Elliot described the UK’s food waste production as a ‘national disgrace’, and said businesses need to take action to minimise it and be transparent. The waste champion said operators have been receptive to his message seeing that it makes sense both financially and commercially, adding that it’s “not just millennials” who are going to be asking questions.
“If organisations of scale don’t get on with making those commitments of reducing food waste, then [environment secretary Michael] Gove is minded to regulate,” he warned.
The entrepreneur and UK partner of Din Tai Fung restaurant in Covent Garden said he wanted it to become a “social faux pas” for catering organisations to not deal with their waste, for doggy bags to become fashionable and for restaurants to display their food waste credentials front-of-house like they do their food hygiene ratings.
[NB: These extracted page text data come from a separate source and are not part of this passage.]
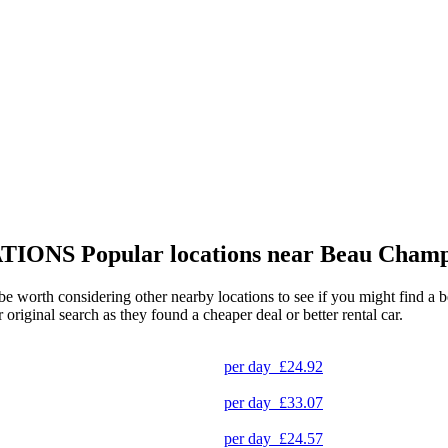
TIONS
Popular locations near Beau Champ
e worth considering other nearby locations to see if you might find a be
original search as they found a cheaper deal or better rental car.
per day
£24.92
per day
£33.07
per day
£24.57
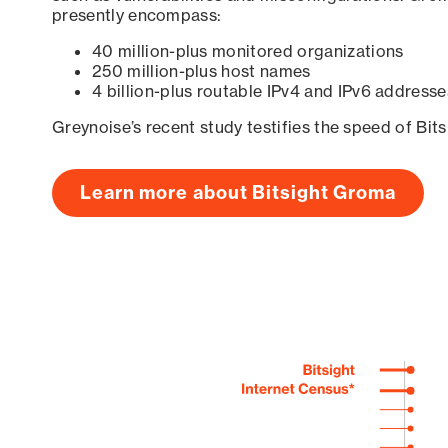
presently encompass:
40 million-plus monitored organizations
250 million-plus host names
4 billion-plus routable IPv4 and IPv6 addresse
Greynoise’s recent study testifies the speed of Bit
Learn more about Bitsight Groma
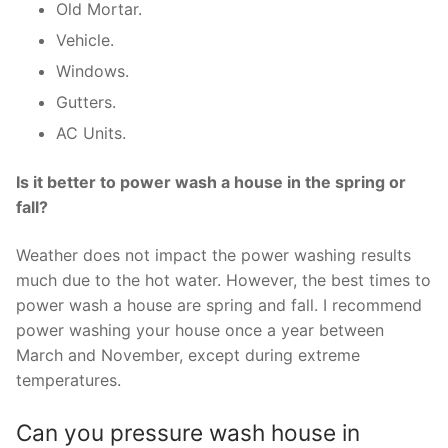
Old Mortar.
Vehicle.
Windows.
Gutters.
AC Units.
Is it better to power wash a house in the spring or
fall?
Weather does not impact the power washing results
much due to the hot water. However, the best times to
power wash a house are spring and fall. I recommend
power washing your house once a year between
March and November, except during extreme
temperatures.
Can you pressure wash house in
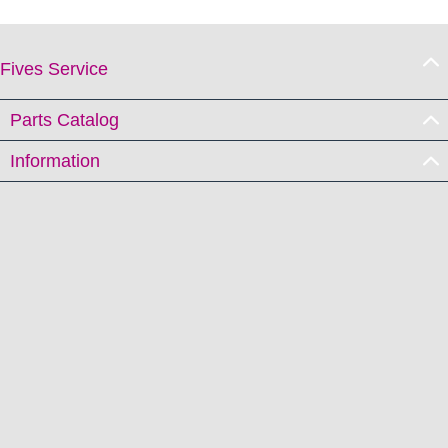
Fives Service
Parts Catalog
Information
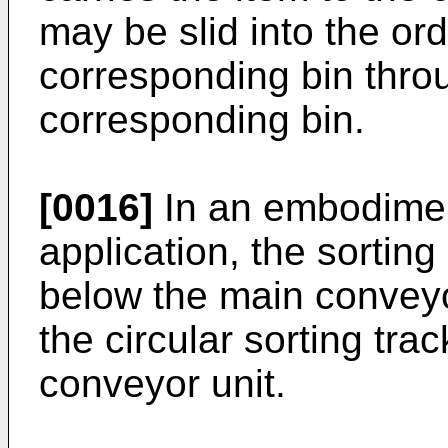
may be slid into the ord
corresponding bin throu
corresponding bin.
[0016]
In an embodimen
application, the sortin
below the main conveyor
the circular sorting tra
conveyor unit.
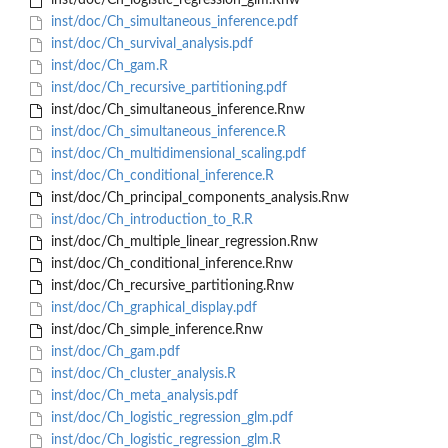
inst/doc/Ch_logistic_regression_glm.Rnw
inst/doc/Ch_simultaneous_inference.pdf
inst/doc/Ch_survival_analysis.pdf
inst/doc/Ch_gam.R
inst/doc/Ch_recursive_partitioning.pdf
inst/doc/Ch_simultaneous_inference.Rnw
inst/doc/Ch_simultaneous_inference.R
inst/doc/Ch_multidimensional_scaling.pdf
inst/doc/Ch_conditional_inference.R
inst/doc/Ch_principal_components_analysis.Rnw
inst/doc/Ch_introduction_to_R.R
inst/doc/Ch_multiple_linear_regression.Rnw
inst/doc/Ch_conditional_inference.Rnw
inst/doc/Ch_recursive_partitioning.Rnw
inst/doc/Ch_graphical_display.pdf
inst/doc/Ch_simple_inference.Rnw
inst/doc/Ch_gam.pdf
inst/doc/Ch_cluster_analysis.R
inst/doc/Ch_meta_analysis.pdf
inst/doc/Ch_logistic_regression_glm.pdf
inst/doc/Ch_logistic_regression_glm.R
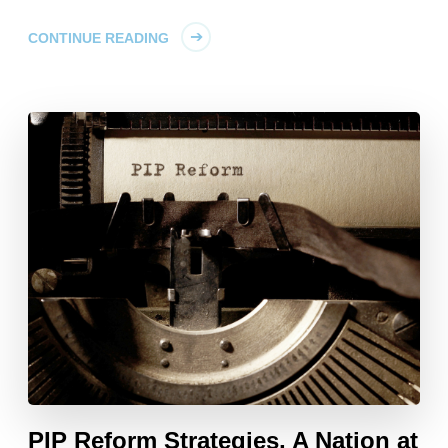
CONTINUE READING
PIP Reform Strategies, A Nation at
Elliot was speaking at the Montague on the Gardens hotel in London’s Bloomsbury to mark the launch of the Sustainable Restaurant Association’s (SRA) six-week online programme Food Waste: Bad Taste to help businesses make marked, measurable inroads into their food waste.
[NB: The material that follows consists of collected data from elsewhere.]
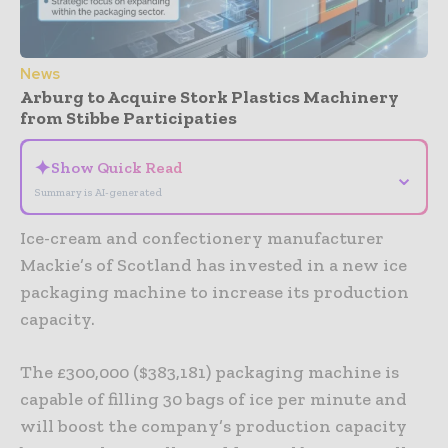
News
Arburg to Acquire Stork Plastics Machinery
from Stibbe Participaties
✦
Show Quick Read
⌄
Summary is AI-generated
Ice-cream and confectionery manufacturer
Mackie’s of Scotland has invested in a new ice
packaging machine to increase its production
capacity.
The £300,000 ($383,181) packaging machine is
capable of filling 30 bags of ice per minute and
will boost the company’s production capacity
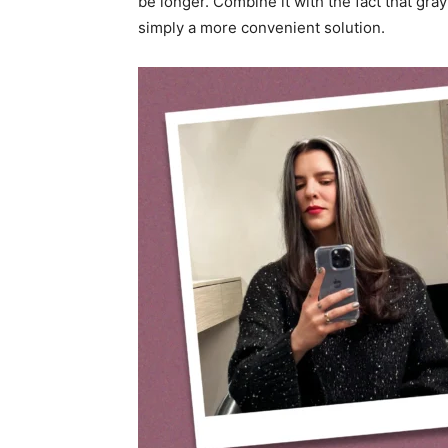
be longer. Combine it with the fact that gray
simply a more convenient solution.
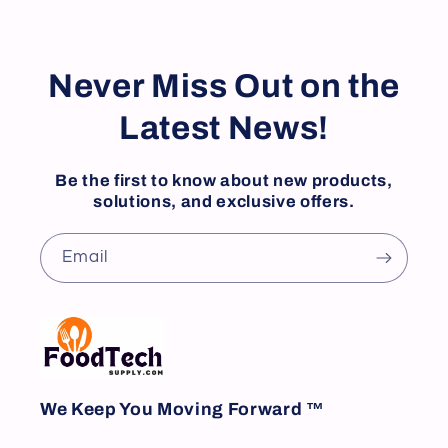
Never Miss Out on the
Latest News!
Be the first to know about new products,
solutions, and exclusive offers.
Email
We Keep You Moving Forward ™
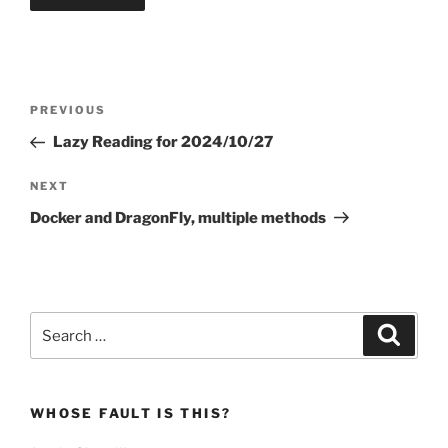
Post
Previous
PREVIOUS
navigation
Post
Lazy Reading for 2024/10/27
Next
NEXT
Post
Docker and DragonFly, multiple methods
Search
Search
for:
WHOSE FAULT IS THIS?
More than 10 million tonnes of edible food is binned each year in the UK – equivalent to one in six meals served thrown away, enough to fill the Shard 10 times. Elliot urged businesses to sign the ‘step up to the plate’ pledge to commit to reducing their food waste and show Gove that the industry considers food waste to be a significant problem and is actively looking for solutions.
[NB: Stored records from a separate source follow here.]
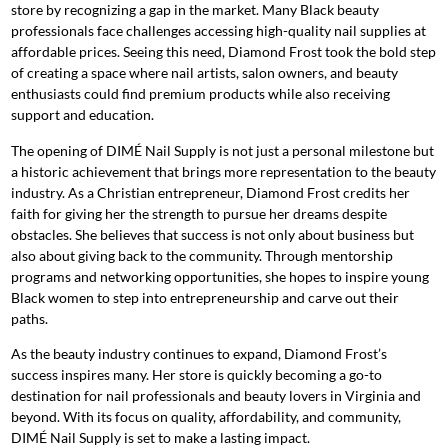
store by recognizing a gap in the market. Many Black beauty
professionals face challenges accessing high-quality nail supplies at
affordable prices. Seeing this need, Diamond Frost took the bold step
of creating a space where nail artists, salon owners, and beauty
enthusiasts could find premium products while also receiving
support and education.
The opening of DIMÉ Nail Supply is not just a personal milestone but
a historic achievement that brings more representation to the beauty
industry. As a Christian entrepreneur, Diamond Frost credits her
faith for giving her the strength to pursue her dreams despite
obstacles. She believes that success is not only about business but
also about giving back to the community. Through mentorship
programs and networking opportunities, she hopes to inspire young
Black women to step into entrepreneurship and carve out their
paths.
As the beauty industry continues to expand, Diamond Frost’s
success inspires many. Her store is quickly becoming a go-to
destination for nail professionals and beauty lovers in Virginia and
beyond. With its focus on quality, affordability, and community,
DIMÉ Nail Supply is set to make a lasting impact.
With pressure mounting on the sector to meet the UN Sustainable Development Goal 12.3, to halve food waste by 2030, the SRA will support 100 businesses through the hands-on, six-week programme.
Juliane Caillouette-Noble, development director of the SRA, said: “No one needs reminding of the scandalous scale of food waste. What’s important is that we as an industry stand up and mean it when we say food is too good to waste. That’s why we’ve canvassed opinion from across a range of operators, drawn on our experience of running the successful FoodSave programme and created Food Waste: Bad Taste – a programme we think can have real impact because it recognises the challenges and makes change practicable.”
The first group of participating businesses will embark on the programme in June, with restaurants already signed up including the OXO Tower restaurant in London.
Catherine Marshall, director of communications of Fourth, the software provider which is supporting the programme, said: “Having worked with the industry for over 20 years, we know there is no quick and easy solution to achieving this, but we’re determined to offer guidance to the wider industry on how we can collectively work towards this goal through the smarter use of technology and influencing behavioural change.”